TEXT SHOWN:
## Start
We returned the car this morning to Budget, including gassing it up and confessing that we had no idea when, where, or how the front left fog light had gotten busted. (We noticed it in Santa Fe.)
Eerie coincidence of the day: while driving to gas up the car, we crossed Claiborne St. As in Delores Claiborne, our semi-failed opera back in San Francisco.
Then we hopped the streetcar back down to the River Walk, which is mostly just a big outlet mall and is under renovation/construction. So we just walked up and down the river for a while. I was checking where we were vis-á-vis Jackson Square on the phone when I saw that we were standing directly in front of the Museum of the American Cocktail:
NOOOOOOOOO! THE VACATION IS RUINED!!!!1!!
The website says nebulously that they’ve packed everything up for the move to their new location elsewhere in NOLA “next spring,” but there’s no date. The only clue is a sidebar invitation to celebrate World Cocktail Week, May 6-13, 2013, so maybe they mean the spring of 2014, which means I don’t have to be grumpy about not knowing about the place until it was too late to track it down.
Also, Alert Readers will have noticed the most important thing here: both World Cocktail Week and World Labyrinth Day fall within the orbit of My Birthday. Just sayin’.
## End
GIVEN INFORMATION:
## Start
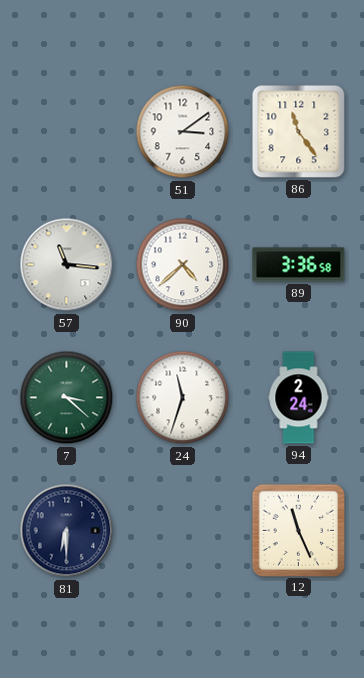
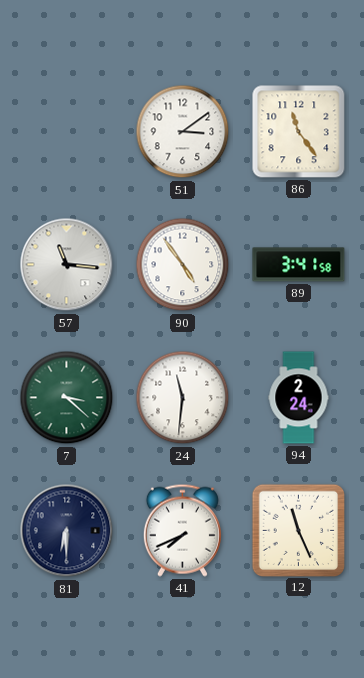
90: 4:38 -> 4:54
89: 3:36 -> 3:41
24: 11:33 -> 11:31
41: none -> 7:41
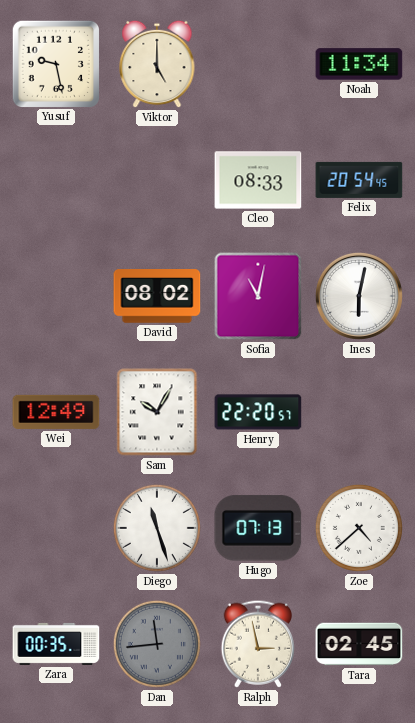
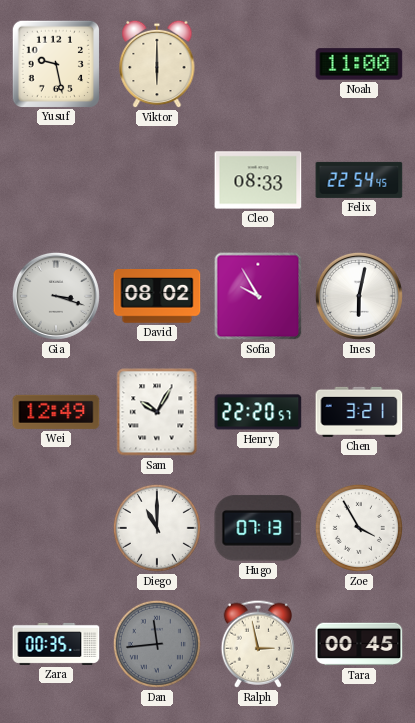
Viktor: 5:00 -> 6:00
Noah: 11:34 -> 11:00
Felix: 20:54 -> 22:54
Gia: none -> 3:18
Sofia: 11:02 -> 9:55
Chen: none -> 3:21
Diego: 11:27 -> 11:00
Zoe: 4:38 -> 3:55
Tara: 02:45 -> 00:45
## End
## Start
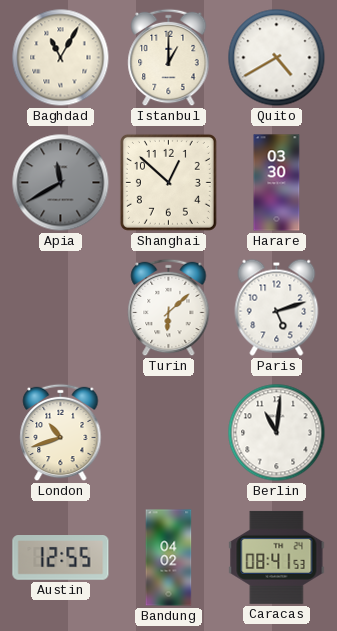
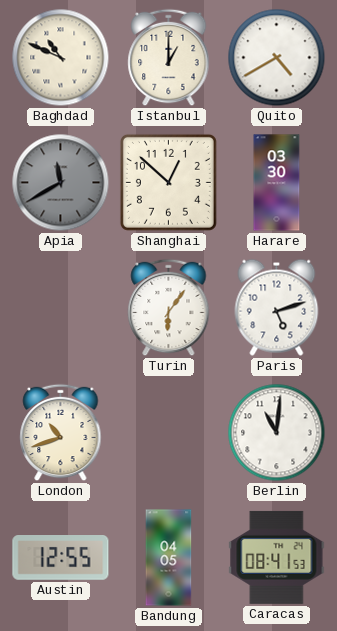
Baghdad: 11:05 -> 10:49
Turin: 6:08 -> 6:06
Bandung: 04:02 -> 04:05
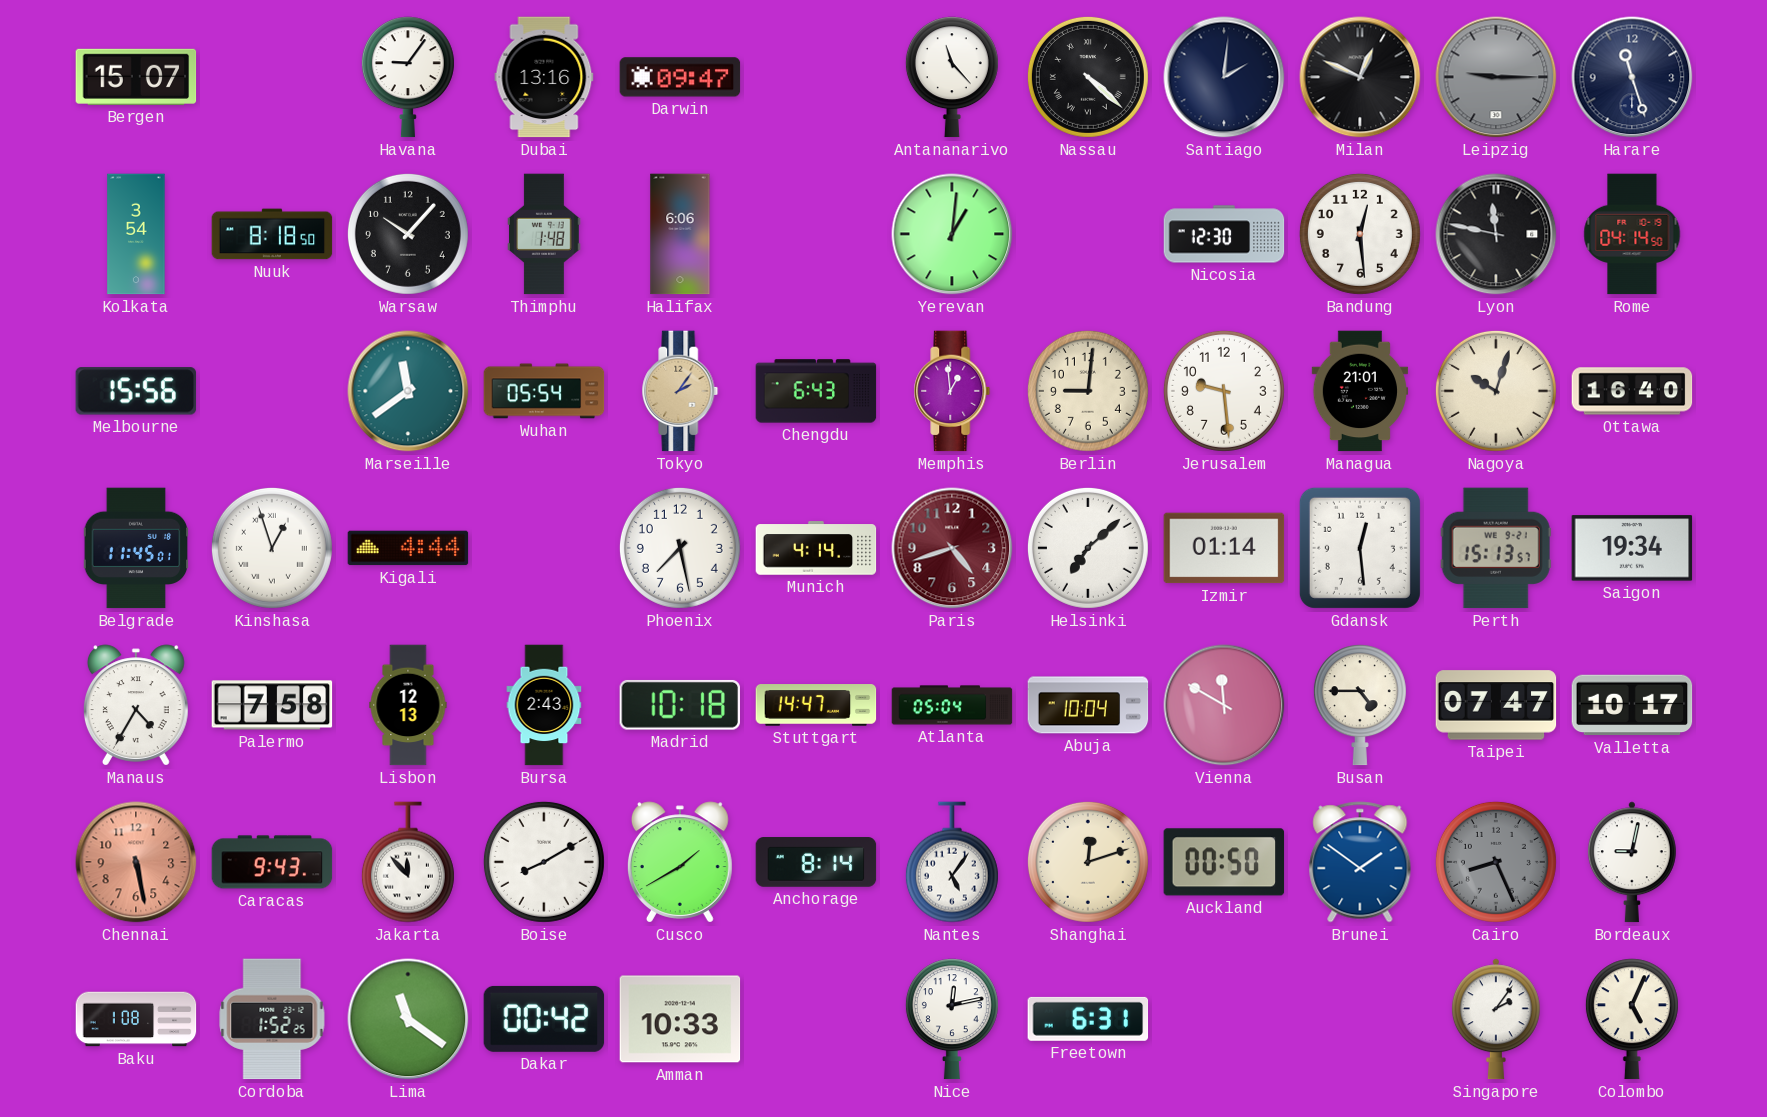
## End
## Start
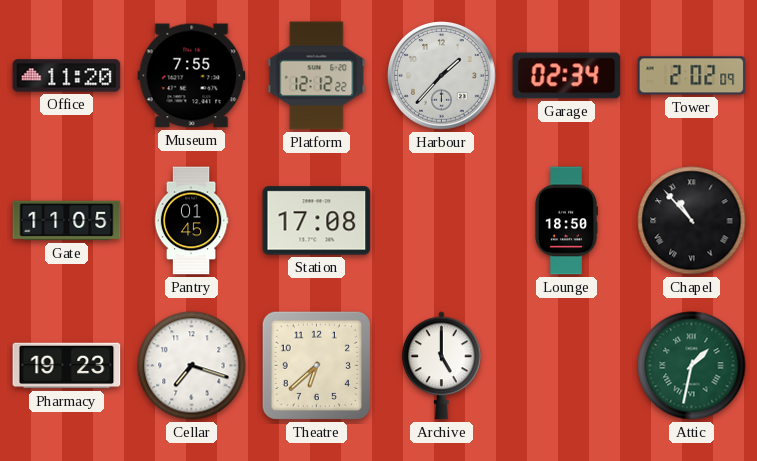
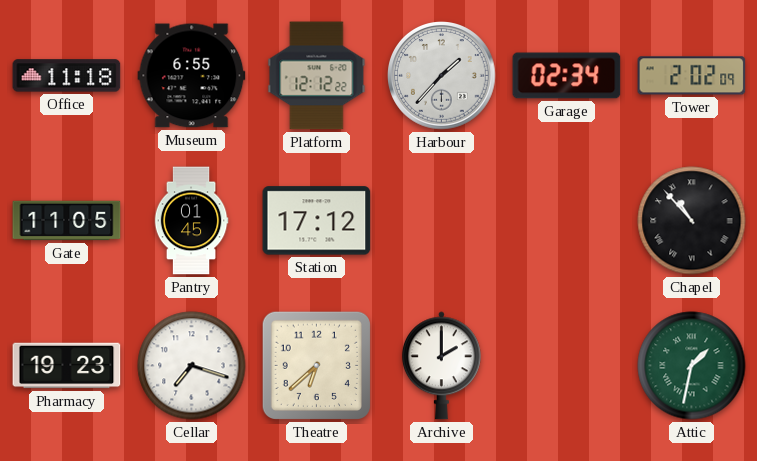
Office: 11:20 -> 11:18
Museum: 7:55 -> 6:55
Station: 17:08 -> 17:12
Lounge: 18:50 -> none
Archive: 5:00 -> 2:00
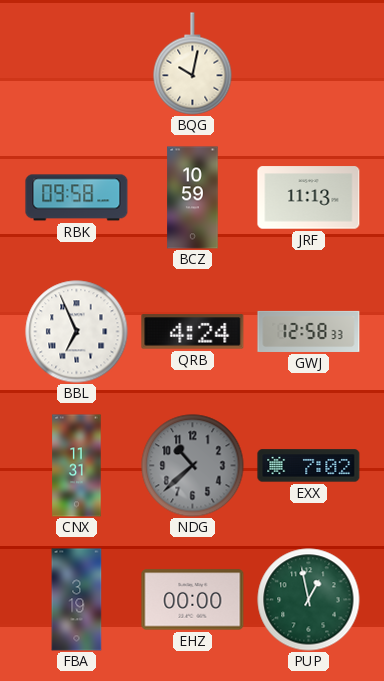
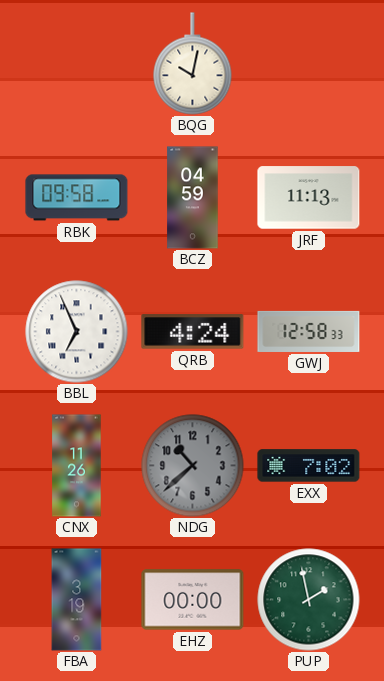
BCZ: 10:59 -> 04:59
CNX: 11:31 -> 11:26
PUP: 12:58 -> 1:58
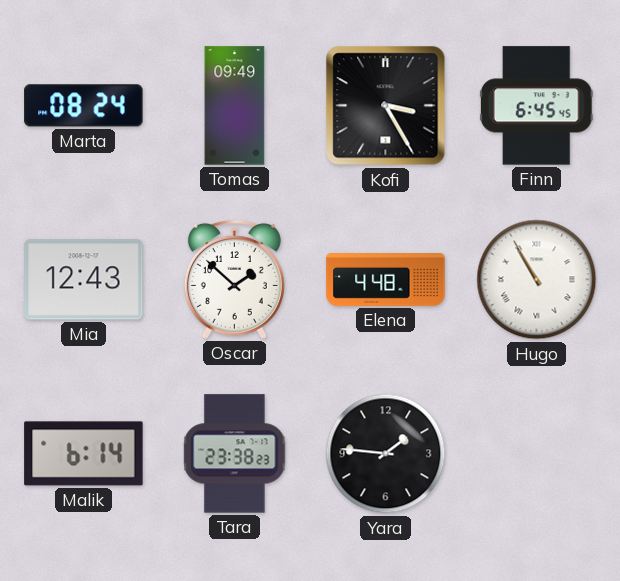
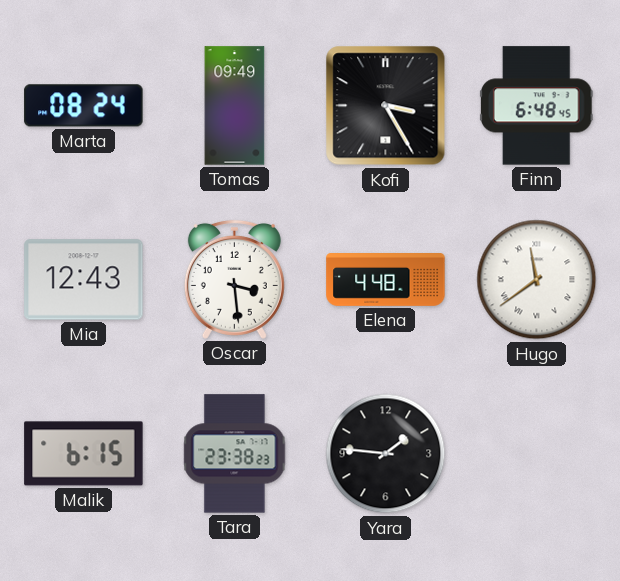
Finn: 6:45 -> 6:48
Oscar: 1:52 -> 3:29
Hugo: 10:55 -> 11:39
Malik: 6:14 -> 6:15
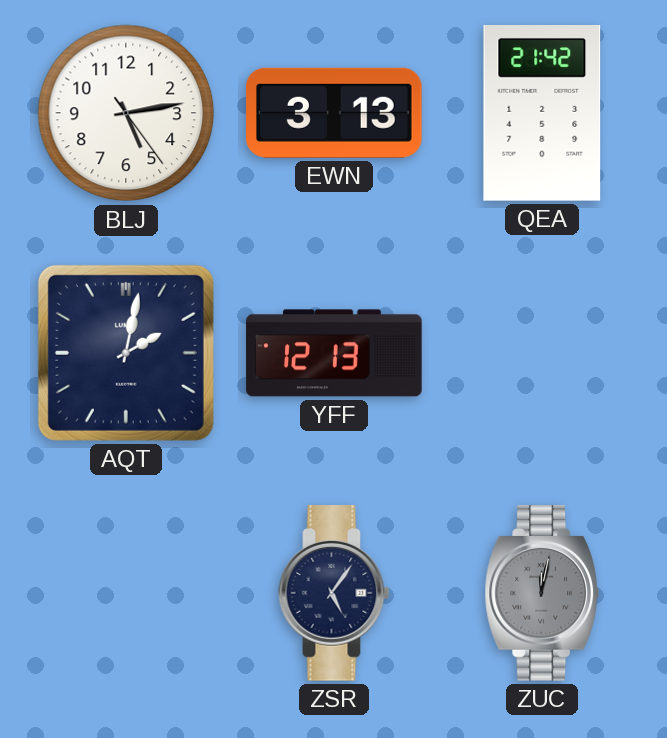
## End
THINGS TO DO:
1: Update the clock rows from the line with "Office: 11:20 -> 11:18" to the line with "Malik: 6:14 -> 6:15", replacing "Station" with "Terminal" and leaving everything else unchanged. Give back only those lines, without the pictures.
2: Take the post about returning the rental car and finding the cocktail museum closed further, starting after its last sentence.

ANSWERS PER TASK:
1:
Office: 11:20 -> 11:18
Museum: 7:55 -> 6:55
Terminal: 17:08 -> 17:12
Lounge: 18:50 -> none
Archive: 5:00 -> 2:00
BCZ: 10:59 -> 04:59
CNX: 11:31 -> 11:26
PUP: 12:58 -> 1:58
Finn: 6:45 -> 6:48
Oscar: 1:52 -> 3:29
Hugo: 10:55 -> 11:39
Malik: 6:14 -> 6:15

2:
Then we hopped the streetcar again went downstream towards Jackson Square. We got off and began walking, stopping at only a few spots on the way.
There was this:
Well alrighty then. It’s good to know that before renting.
Jackson Square is where the street art folk display their wares.
All of it was schlock, just plain out tourist art, mostly “voodoo” related, and almost all NOLA postcard material in varying low-grade styles. You see the same thing outside the Metropolitan Museum in NYC. One website referred to all of this as a plein air artist community. I suppose.
Here is the Cathedral of St. Louis sitting on the far side of the square:
If you walk around the square to the cathedral, you will find the psychics. I had proposed to my lovely first wife that we get ourselves a tarot card reading just for kicks, and so when we came across these people with their small tables and lawn chairs, I took us to the first one we saw.
This is Michelle:
I don’t know if you’ve had a tarot reading from a gifted reader. Of course everything about it comes from you—there’s no “magick” about them—but the synchronicity can be gobsmacking. I used to have a friend on America Online way back in the day who did readings in one of the chat rooms, and she was amazing. I have a tarot app on my iPad, and occasionally I’ll pull it up to trigger some thoughts about issues that bother me.
Since you’re pulling cards at random, it’s pretty clear that your brain will make sense of whatever turns up, but it’s astonishing how apt most of the cards turn out to be.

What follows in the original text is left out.